* **Work task**:
Directions for the data below: repeat exactly the lines from the one with "color: #d5dde3;" through the one with "background: linear-gradient(to bottom, #f4f4f4", both included, and omit all pictures.
===== Dataset excerpts
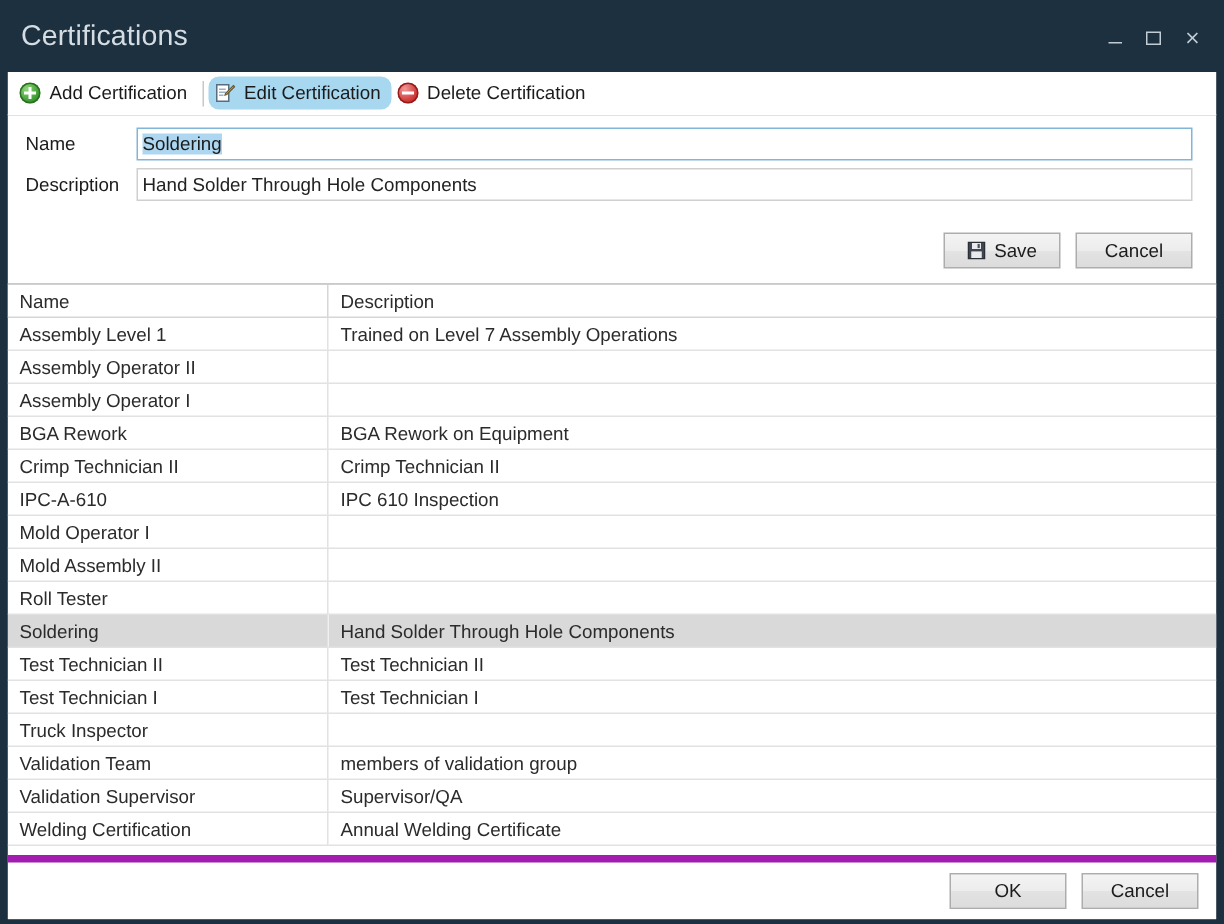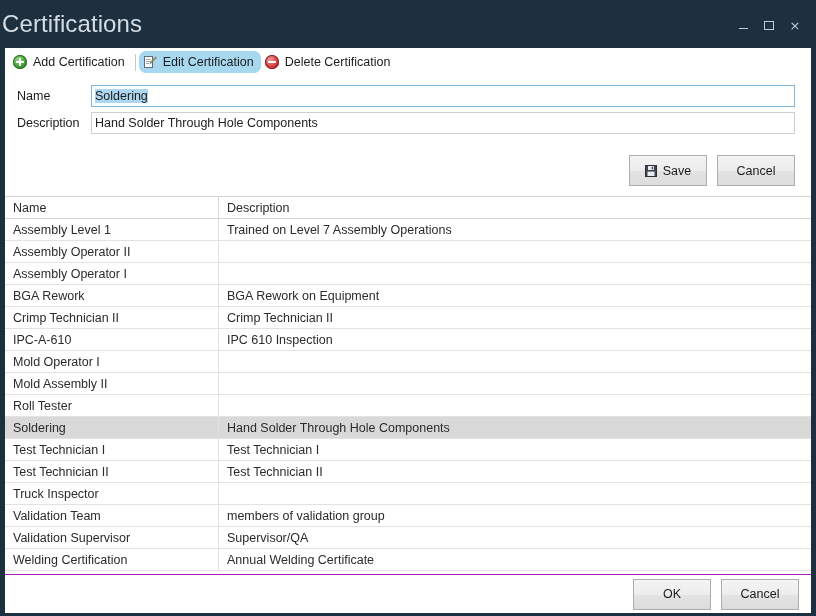--- a/index.html
+++ b/index.html
@@ -36,8 +36,8 @@
   }
   .title-text {
     color: #d5dde3;
-    font-size: 24px;
-    padding-left: 2px;
+    font-size: 19px;
+    padding-left: 14px;
     letter-spacing: 0.1px;
     font-weight: 400;
     line-height: 1;

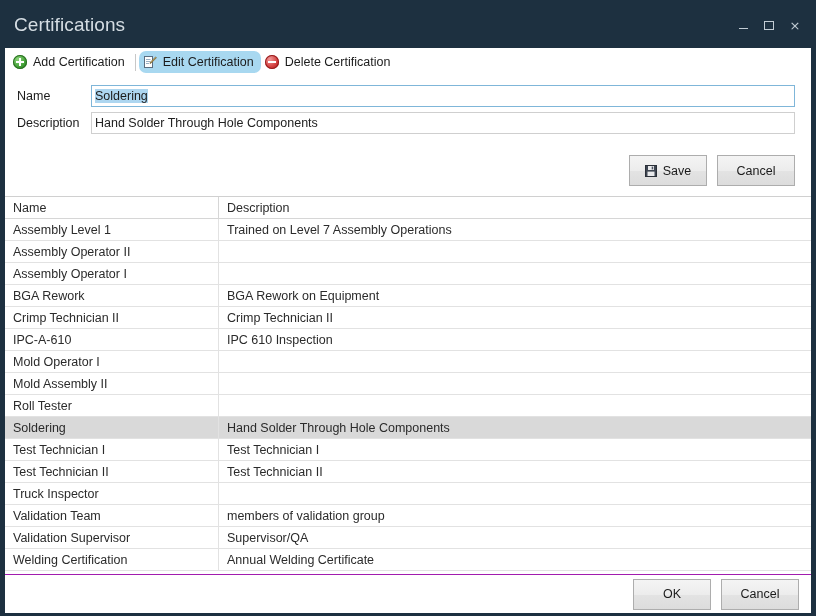--- a/index.html
+++ b/index.html
@@ -205,7 +205,7 @@
   }
   .btn {
     min-width: 78px;
-    height: 31px;
+    height: 24px;
     border: 1px solid #adadad;
     background: linear-gradient(to bottom, #f4f4f4 0%, #ececec 50%, #e3e3e3 51%, #dcdcdc 100%);
     font-size: 12.5px;

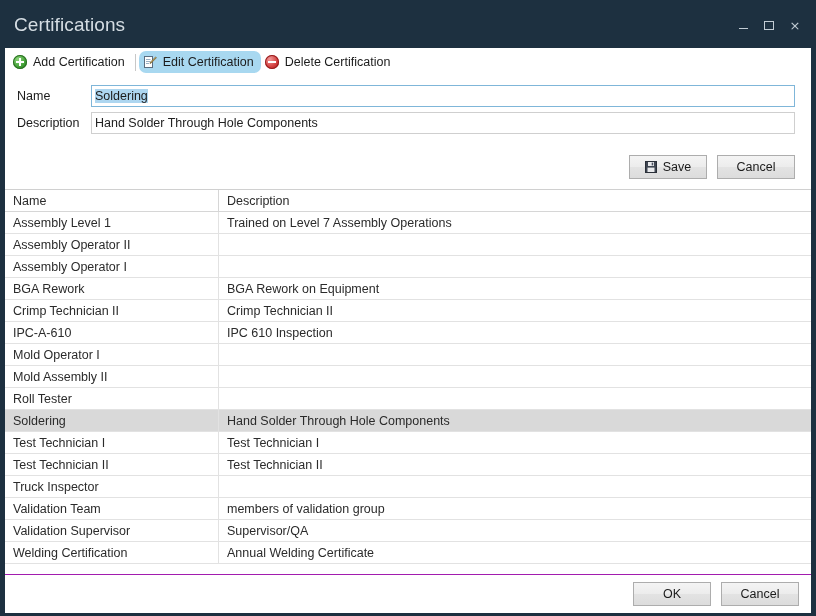--- a/index.html
+++ b/index.html
@@ -407,12 +407,12 @@
               <td>Hand Solder Through Hole Components</td>
             </tr>
             <tr>
+              <td class="col-name">Test Technician II</td>
+              <td>Test Technician II</td>
+            </tr>
+            <tr>
               <td class="col-name">Test Technician I</td>
               <td>Test Technician I</td>
-            </tr>
-            <tr>
-              <td class="col-name">Test Technician II</td>
-              <td>Test Technician II</td>
             </tr>
             <tr>
               <td class="col-name">Truck Inspector</td>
==========
* **Solution to this task**:
     color: #d5dde3;
-    font-size: 24px;
-    padding-left: 2px;
+    font-size: 19px;
+    padding-left: 14px;
     letter-spacing: 0.1px;
     font-weight: 400;
     line-height: 1;

--- a/index.html
+++ b/index.html
@@ -205,7 +205,7 @@
   }
   .btn {
     min-width: 78px;
-    height: 31px;
+    height: 24px;
     border: 1px solid #adadad;
     background: linear-gradient(to bottom, #f4f4f4 0%, #ececec 50%, #e3e3e3 51%, #dcdcdc 100%);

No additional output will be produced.